All will be well again, all will be well. We will not be so angry anymore, and not so tired, and maybe, just maybe, not so greedy or callous, but noble and caring and quiet and strong. What is that but the heartfelt cry of longing for the True King, and chance to be the people that he could make us into?

And we Americans aren’t immune from that hunger for someone to make us our best selves either. We just call them Presidents and go through them faster. “Ask not what your country can do for you—ask what you can do for your country.” Yes, you can. Si se puede. Remember the heady days of Obama’s first campaign? That was a real thing: the hunger to have a True President, at least for a while. We hoped he would make us our best selves.

As it happens, two of my three monarchies are in transition at the moment. The monarchy of my residence is easy: Willem-Alexander will be a perfectly adequate king, just as his mother was a perfectly adequate Queen. We’ll sing the Wilhemus and wear orange for his birthday; there may be drinking and flea markets. All will be pretty much OK. May my second-passport monarchy (Windsor) do as well.

But my first monarchy is the one that concerns me right now. The organization is in deep, structural trouble. The holder’s sudden choice to vacate the throne is worrying, and I am torn between curiosity and dread to hear (what we will ever hear of) why he really stepped down. And although I’m sure the Conclave is intending to vote for the Pope who will make us all our best selves, I don’t think they’re the right electorate to identify him. I think they, and the entire hierarchy, have forgotten (or never knew) what it is to be a Catholic in the world. I don’t think they will elect a Pope who will make us our best selves (or them their best selves), and when he does not, I think they will continue to blame everyone but themselves.

I wish it were not so. I’d love a Pope who renewed the church, and turned us from an engine of politics and condemnation to one of love and healing.
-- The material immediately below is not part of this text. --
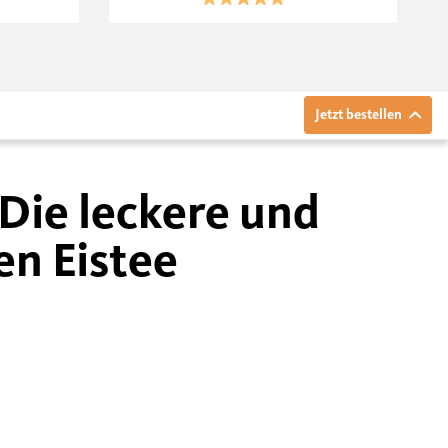
Jetzt bestellen
Die leckere und
en Eistee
That’s what I hope for. But I know better than to expect it. Because the True Monarch is a fairy tale, no more real than its cousin-myth of the Philosopher’s Stone. The Conclave will choose someone in scarlet robes who won’t, even if he wants to, be able to turn the rumbling Juggernaut of the hierarchy from its course. In the same way, Willem-Alexander will open hospitals, kiss babies, and change nothing. And Obama will send out more drones.
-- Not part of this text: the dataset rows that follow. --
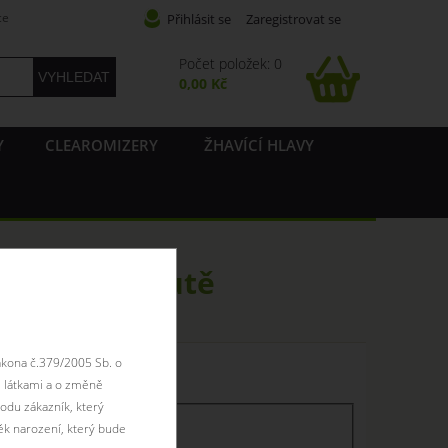
ce
Přihlásit se
Zaregistrovat se
Počet položek: 0
0,00 Kč
Y
CLEAROMIZERY
ŽHAVÍCÍ HLAVY
ákové příchutě
ákona č.379/2005 Sb. o
 skladem
 látkami a o změně
odu zákazník, který
ěk narození, který bude
skaldem
skladem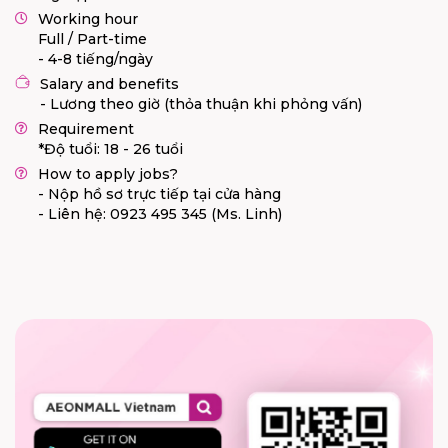
Working hour
Full / Part-time
- 4-8 tiếng/ngày
Salary and benefits
- Lương theo giờ (thỏa thuận khi phỏng vấn)
Requirement
*Độ tuổi: 18 - 26 tuổi
How to apply jobs?
- Nộp hồ sơ trực tiếp tại cửa hàng
- Liên hệ: 0923 495 345 (Ms. Linh)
But the fact that fairy tales don’t come true doesn’t rob them of their value. The problems they describe are real, even if the solutions that follow aren’t. There are no True Monarchs, but the hunger to be our best selves endures. In the end—as in the beginning and the middle—we turn ourselves into those best selves, every day, piece by piece and act by act.
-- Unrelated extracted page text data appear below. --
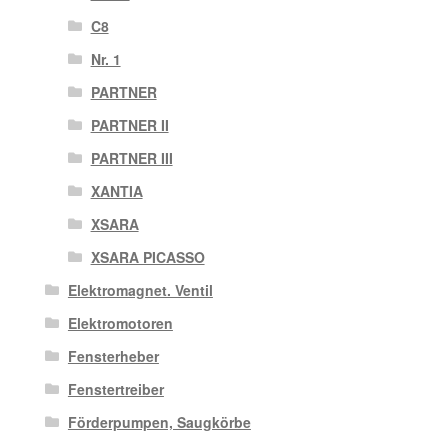
C8
Nr. 1
PARTNER
PARTNER II
PARTNER III
XANTIA
XSARA
XSARA PICASSO
Elektromagnet. Ventil
Elektromotoren
Fensterheber
Fenstertreiber
Förderpumpen, Saugkörbe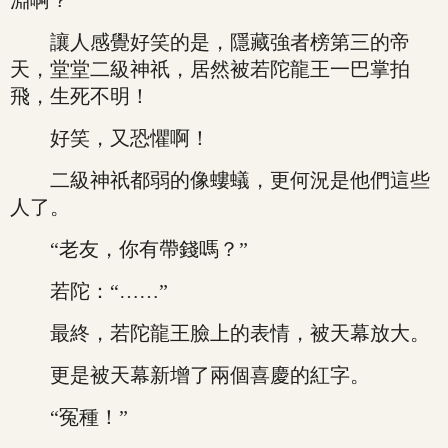
淵啊？
讓人感覺好笑的是，隱藏強者榜第三的帝
天，堂堂二級神祇，居然被若陀龍王一巴掌拍
飛，生死不明！
好笑，又恐懼啊！
二級神祇都弱的像螻蟻，更何況是他們這些
人了。
“老友，你有帶錢嗎？”
若陀：“……”
最終，若陀龍王臉上的表情，被天幕放大。
更是被天幕新增了兩個喜慶的紅字。
“冤種！”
* My favorite task doesn’t really fit the list of classic quests. Stach has to stop four houses of worship that travel endlessly though the streets of Uikumene: a Catholic church, a Protestant church, a synagogue and a mosque. They grind along the roads accompanied by dust and deep rumbling noises, steered by deacons using great wheels behind the pulpits, and worshipers have to run alongside them and hop aboard. It’s wonderful imagery. Stach plots four courses that bring them together in the central square, so that their ceaseless magical momentum holds them in dynamic stasis. He and the mayor use a shared choral performance to coordinate the movements, meaning that the magnificent endeavor is completed to the strains of Ode to Joy. Because, Europe.